ASSIGNED TASK 1: From the pickled carrots recipe, return the text between "For the Jars" and "Peel each carrot.", inclusive.
ASSIGNED TASK 2: In one to three sentences, explain what the pickled carrots recipe says makes these pickles suited to relish trays, sandwiches, and Bloody Mary garnishes.
ASSIGNED TASK 3: How much pickling salt goes into the brine in the pickled carrots recipe?

PAGE EXCERPT:
- - - - - - -

Crunchy, tangy pickled carrots with classic dill flavor. Fresh dill , garlic, and optional hot pepper flakes create a pickle perfect for relish trays, sandwiches, or Bloody Mary garnishes.
Prep Time45 minutes
Cook Time10 minutes
Canning Time10 minutes
Total Time1 hour 5 minutes
Course: pickles
Cuisine: American
Keyword: pickled carrots
Servings: 56 servings, makes about 7 pints

Equipment

Ingredients

For the Brine

  • 6 cups white vinegar 5% acidity
  • 2 cups water
  • 1/2 cup pickling salt

For the Jars

  • 5 lbs carrots peeled and cut into sticks, or use baby carrots
  • 4 cloves garlic, halved 1/2 clove per jar
  • 1 cup fresh dill 2 Tbsp fresh dill per jar, or 1/2 tsp dill seeds per jar
  • 3 1/2 tsp hot pepper flakes optional, 1/2 tsp per jar
  • 7/8 tsp Pickle Crisp optional, 1/8 tsp per pint jar

Instructions

Prepare the Carrots

  • Wash carrots well and trim both ends. Peel each carrot.

- - - - - - -

RECORD EXCERPTS:
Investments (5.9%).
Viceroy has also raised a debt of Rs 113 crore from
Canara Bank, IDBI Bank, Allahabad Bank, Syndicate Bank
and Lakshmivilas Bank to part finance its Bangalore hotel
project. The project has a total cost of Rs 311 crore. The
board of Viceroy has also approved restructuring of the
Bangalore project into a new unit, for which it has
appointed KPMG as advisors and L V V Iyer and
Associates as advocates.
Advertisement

- - - - - - -

RESPONSE AREA 1:
For the Jars

  • 5 lbs carrots peeled and cut into sticks, or use baby carrots
  • 4 cloves garlic, halved 1/2 clove per jar
  • 1 cup fresh dill 2 Tbsp fresh dill per jar, or 1/2 tsp dill seeds per jar
  • 3 1/2 tsp hot pepper flakes optional, 1/2 tsp per jar
  • 7/8 tsp Pickle Crisp optional, 1/8 tsp per pint jar

Instructions

Prepare the Carrots

  • Wash carrots well and trim both ends. Peel each carrot.

RESPONSE AREA 2: The recipe says that fresh dill, garlic, and optional hot pepper flakes create a pickle perfect for relish trays, sandwiches, or Bloody Mary garnishes.

RESPONSE AREA 3: 1/2 cup.